[EM] Amateur peer-reviewed "journal" for voting methods, criteria, and compliances?
Richard Fobes
ElectionMethods at VoteFair.org
Tue Oct 2 13:34:51 PDT 2012
Bravo to Jameson & Augustin! Thank you for being willing to do the hard
work of creating an online election-method peer-reviewed publication!
My earlier suggestion to take advantage of the Democracy Chronicles
publication was based on my belief that there might not be enough
participation to overcome the ambitious nature of this project. Now
that the participation barrier has been bridged, I'll offer three
updated suggestions.
First, I suggest that someone write an article for Democracy Chronicles
that invites politically frustrated voters/citizens who have an
education in mathematics to join the project as reviewers (and perhaps
later as contributors). Adrian might be able to write this article and
include quotations from Jameson and myself and others about the need for
this project. For this purpose I'll add some more words (besides those
I've already written about this topic) below.
Second, I suggest that most of the peer-reviewed published articles be
kept short, similar to the length of forum postings. If this is done
then I would be willing to review at least some of them, in the same way
that I now read forum postings. I don't expect to have enough time to
review long articles.
Third, I suggest that reviewers be allowed to write a few words rather
than only being allowed to click a box that says approve or disapprove.
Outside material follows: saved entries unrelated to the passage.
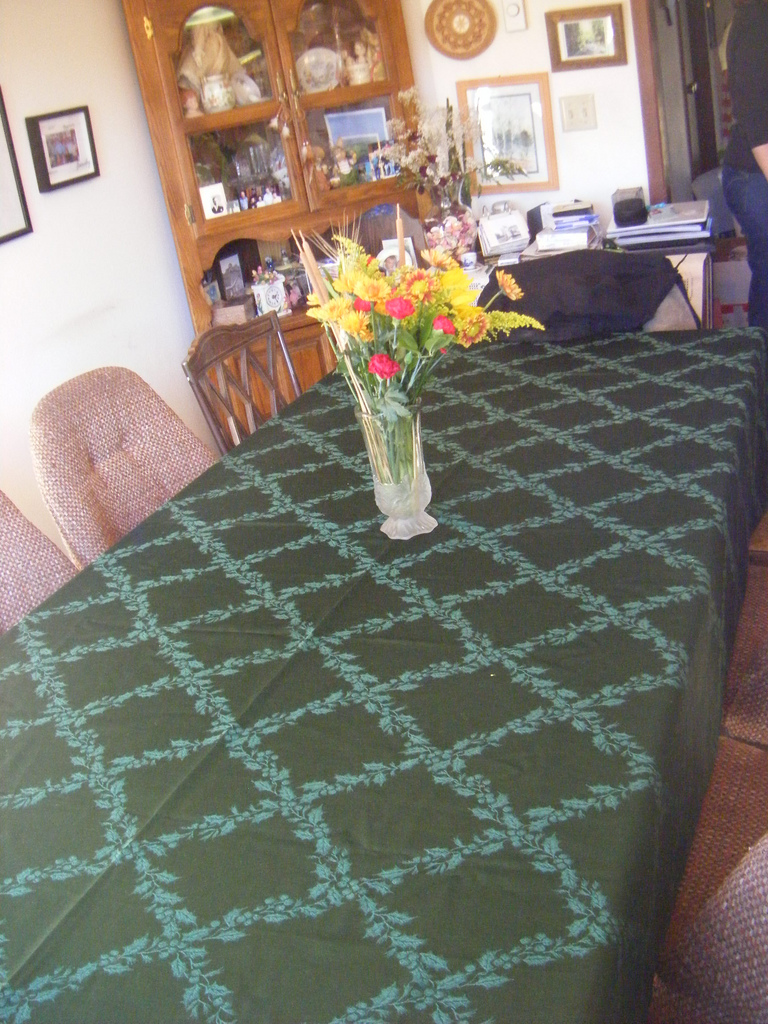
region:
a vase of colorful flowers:
[272, 209, 542, 565]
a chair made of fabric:
[9, 347, 237, 588]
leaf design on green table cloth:
[88, 725, 413, 1021]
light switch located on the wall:
[529, 63, 643, 171]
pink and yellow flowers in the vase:
[276, 225, 542, 469]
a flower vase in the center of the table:
[330, 384, 466, 558]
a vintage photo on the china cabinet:
[170, 160, 269, 229]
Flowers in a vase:
[261, 192, 540, 551]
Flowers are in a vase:
[270, 201, 539, 547]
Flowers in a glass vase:
[262, 196, 565, 548]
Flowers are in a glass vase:
[262, 192, 564, 549]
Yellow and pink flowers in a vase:
[283, 200, 556, 551]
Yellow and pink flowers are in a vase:
[265, 192, 546, 548]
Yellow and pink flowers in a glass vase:
[292, 198, 543, 545]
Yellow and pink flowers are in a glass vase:
[270, 190, 568, 547]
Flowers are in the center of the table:
[265, 176, 564, 552]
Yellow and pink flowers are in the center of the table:
[275, 194, 565, 549]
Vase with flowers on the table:
[305, 231, 547, 552]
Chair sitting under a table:
[35, 368, 214, 556]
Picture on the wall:
[25, 108, 102, 189]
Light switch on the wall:
[555, 89, 605, 135]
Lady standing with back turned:
[718, 3, 766, 326]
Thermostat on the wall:
[500, 0, 535, 44]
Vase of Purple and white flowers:
[383, 89, 474, 270]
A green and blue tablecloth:
[1, 543, 657, 1016]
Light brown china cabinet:
[122, 4, 436, 214]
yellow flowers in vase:
[285, 215, 541, 540]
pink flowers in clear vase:
[336, 283, 464, 557]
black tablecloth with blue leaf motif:
[21, 324, 767, 1008]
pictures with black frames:
[2, 65, 111, 254]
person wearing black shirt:
[715, 5, 765, 319]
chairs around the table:
[9, 240, 766, 1022]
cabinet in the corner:
[132, 5, 443, 429]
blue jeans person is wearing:
[723, 162, 762, 321]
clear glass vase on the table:
[355, 410, 439, 538]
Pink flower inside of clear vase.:
[370, 350, 408, 389]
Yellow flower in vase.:
[488, 271, 526, 313]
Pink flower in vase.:
[384, 295, 423, 332]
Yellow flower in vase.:
[336, 274, 365, 293]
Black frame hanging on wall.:
[24, 105, 112, 185]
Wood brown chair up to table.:
[171, 328, 304, 411]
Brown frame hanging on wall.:
[449, 72, 572, 185]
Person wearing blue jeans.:
[723, 157, 766, 264]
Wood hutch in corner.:
[119, 31, 432, 271]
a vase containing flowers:
[283, 201, 551, 554]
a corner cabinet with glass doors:
[124, 3, 480, 439]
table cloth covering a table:
[0, 331, 765, 1022]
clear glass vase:
[348, 395, 453, 546]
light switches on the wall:
[553, 89, 607, 144]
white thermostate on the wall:
[494, 0, 536, 46]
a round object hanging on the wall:
[409, 0, 507, 61]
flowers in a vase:
[288, 189, 554, 571]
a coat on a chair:
[438, 231, 708, 393]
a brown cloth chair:
[10, 340, 233, 574]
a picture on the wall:
[25, 81, 100, 208]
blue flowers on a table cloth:
[127, 747, 562, 983]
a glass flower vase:
[337, 374, 467, 557]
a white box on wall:
[497, 0, 544, 34]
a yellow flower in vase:
[447, 264, 472, 327]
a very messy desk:
[478, 183, 717, 272]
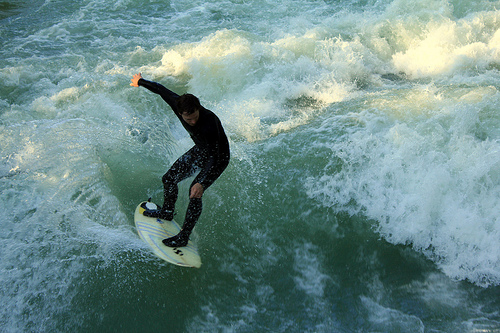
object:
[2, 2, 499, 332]
ocean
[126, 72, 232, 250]
man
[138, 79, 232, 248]
wetsuit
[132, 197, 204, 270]
surfboard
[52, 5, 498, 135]
wave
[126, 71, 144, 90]
hand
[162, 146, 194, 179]
thigh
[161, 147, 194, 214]
leg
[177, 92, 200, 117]
hair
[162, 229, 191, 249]
foot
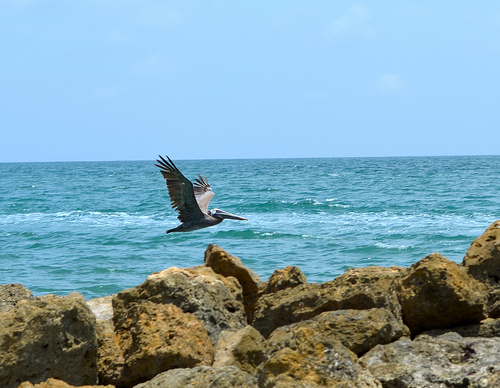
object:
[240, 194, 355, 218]
waves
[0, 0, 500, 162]
cloud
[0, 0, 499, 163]
blue sky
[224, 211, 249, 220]
beak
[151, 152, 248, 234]
bird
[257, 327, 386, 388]
rocks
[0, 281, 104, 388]
rocks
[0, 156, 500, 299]
ocean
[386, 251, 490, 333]
rock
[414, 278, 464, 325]
moss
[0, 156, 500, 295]
water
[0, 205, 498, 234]
wave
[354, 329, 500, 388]
rocks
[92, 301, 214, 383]
rocks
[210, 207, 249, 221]
head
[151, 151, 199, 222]
wing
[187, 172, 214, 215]
wing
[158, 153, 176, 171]
feathers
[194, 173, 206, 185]
feathers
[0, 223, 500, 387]
sea shore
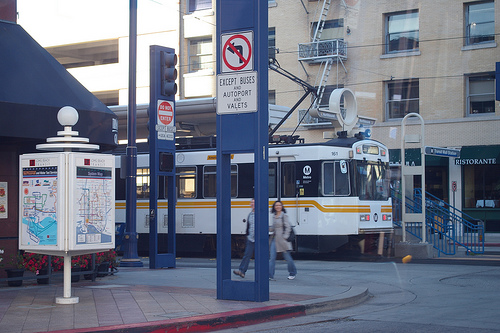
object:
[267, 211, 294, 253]
jacket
Based on what is written in this forum, I doubt that I would be
willing to unconditionally approve any article. To encourage brevity in
a review, long reviews (say more than 2,000 characters?) could display
only the beginning, and then include a link to the remainder of the review.
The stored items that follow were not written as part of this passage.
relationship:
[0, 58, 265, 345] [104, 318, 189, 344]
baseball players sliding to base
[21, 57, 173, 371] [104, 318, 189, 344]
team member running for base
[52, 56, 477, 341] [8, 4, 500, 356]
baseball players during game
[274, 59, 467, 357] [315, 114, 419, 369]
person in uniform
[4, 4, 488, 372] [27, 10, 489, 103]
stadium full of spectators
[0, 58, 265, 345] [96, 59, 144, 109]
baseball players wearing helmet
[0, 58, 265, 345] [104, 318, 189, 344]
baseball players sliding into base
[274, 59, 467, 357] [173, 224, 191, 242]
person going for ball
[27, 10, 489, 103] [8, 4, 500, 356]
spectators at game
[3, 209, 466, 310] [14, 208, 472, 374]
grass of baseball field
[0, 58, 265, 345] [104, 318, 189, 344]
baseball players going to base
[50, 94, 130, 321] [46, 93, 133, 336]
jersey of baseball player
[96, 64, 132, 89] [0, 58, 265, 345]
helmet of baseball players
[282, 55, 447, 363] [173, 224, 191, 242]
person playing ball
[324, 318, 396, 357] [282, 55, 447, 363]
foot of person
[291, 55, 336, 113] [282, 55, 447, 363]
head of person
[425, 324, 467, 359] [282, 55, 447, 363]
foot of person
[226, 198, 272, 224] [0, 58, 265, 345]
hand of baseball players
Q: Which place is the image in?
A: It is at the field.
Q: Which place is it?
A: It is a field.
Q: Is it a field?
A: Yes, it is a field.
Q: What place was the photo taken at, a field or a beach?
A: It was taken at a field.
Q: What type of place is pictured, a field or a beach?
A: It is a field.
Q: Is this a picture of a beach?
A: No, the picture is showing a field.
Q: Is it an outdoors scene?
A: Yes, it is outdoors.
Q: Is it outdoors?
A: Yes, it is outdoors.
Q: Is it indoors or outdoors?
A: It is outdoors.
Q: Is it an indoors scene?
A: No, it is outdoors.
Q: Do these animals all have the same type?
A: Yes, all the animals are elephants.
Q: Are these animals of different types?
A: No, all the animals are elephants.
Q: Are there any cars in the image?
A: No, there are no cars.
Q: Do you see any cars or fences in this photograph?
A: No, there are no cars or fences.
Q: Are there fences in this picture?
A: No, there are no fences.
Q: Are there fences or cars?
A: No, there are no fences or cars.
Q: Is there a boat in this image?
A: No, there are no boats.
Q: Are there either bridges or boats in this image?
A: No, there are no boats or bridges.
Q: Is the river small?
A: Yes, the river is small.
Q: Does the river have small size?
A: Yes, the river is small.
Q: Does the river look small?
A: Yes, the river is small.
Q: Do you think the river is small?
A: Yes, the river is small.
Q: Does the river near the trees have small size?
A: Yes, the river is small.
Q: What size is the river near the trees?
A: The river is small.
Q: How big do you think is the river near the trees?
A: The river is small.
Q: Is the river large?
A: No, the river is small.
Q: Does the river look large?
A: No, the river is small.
Now I'll offer quotations that Adrian might be able to use as parts of
an article about this new publication. I've enclosed in quotation marks
the more obviously subjective statements.
In recent years Wikipedia has become a great place to access information
about science and technology and mathematics. Previously that
information had to be obtained from academic publications where experts
in a field carefully reviewed each academic article to eliminate
subjective (non-scientific) claims. "Unfortunately those academic
publications operate at a slow pace compared to the pace of Wikipedia
edits. The result is that some Wikipedia articles are more up-to-date
than the information in academic publications. This is a wonderful
change except that Wikipedia requires that every possibly-controversial
statement must include an in-line citation to a peer-reviewed published
article."
"This 'verifiability' requirement prevents unsupportable statements,
which accounts for much of Wikipedia's reliability. Unfortunately the
academic publication process moves very slowly in the field of election
methods. The result is frustrating for election-method experts because
we want election-method Wikipedia articles to be up-to-date, but it is
difficult to find peer-reviewed election-method articles that are
up-to-date. This new project of creating an online peer-reviewed
publication will allow us to create expert-reviewed articles that
support up-to-date statements in related Wikipedia articles."
"There is an interesting irony about Wikipedia articles needing to cite
academic publications, while at the same time replacing such
publications as a source of knowledge. The Wikimedia Foundation, which
runs Wikipedia, has adopted a recently developed election method for
electing its Board of Trustees members. Unfortunately that method is a
single-winner method, yet it is being used to fill multiple board-number
seats. Most election-method experts recognize that the results are very
unfair. Yet articles that explain the unfairness cannot be written as
Wikipedia articles because academic publications do not yet address this
unfairness. In turn, academic publications do not cover such topics
because governmental elections are designed by election-method experts
who know enough not to make that kind of mistake."
This last quotation may not belong in this article, but I'll let others
decided its relevance.
"As a related irony, I think the Wikimedia election-method unfairness
may account for why Wikipedia has been losing the subject-matter experts
who write content for the articles, while becoming increasingly
dominated by "editors" who focus on meeting Wikipedia rules. In
particular, the Wikimedia election method makes it possible for 51% of
the voters to completely fill all the board-member seats, without
allowing the other 49% to fill even one seat. The resulting bias has
increased the request for more in-line citations that point to
peer-reviewed publications. Yet with academic publications lagging
behind the knowledge of election-method experts, the needed citations do
not exist. This new project will help to solve this dilemma."
Of course everyone else is welcome to supply Adrian with their own
statements that he can include in an article about the new peer-reviewed
publication.
Again, bravo for taking academic knowledge into the digital age!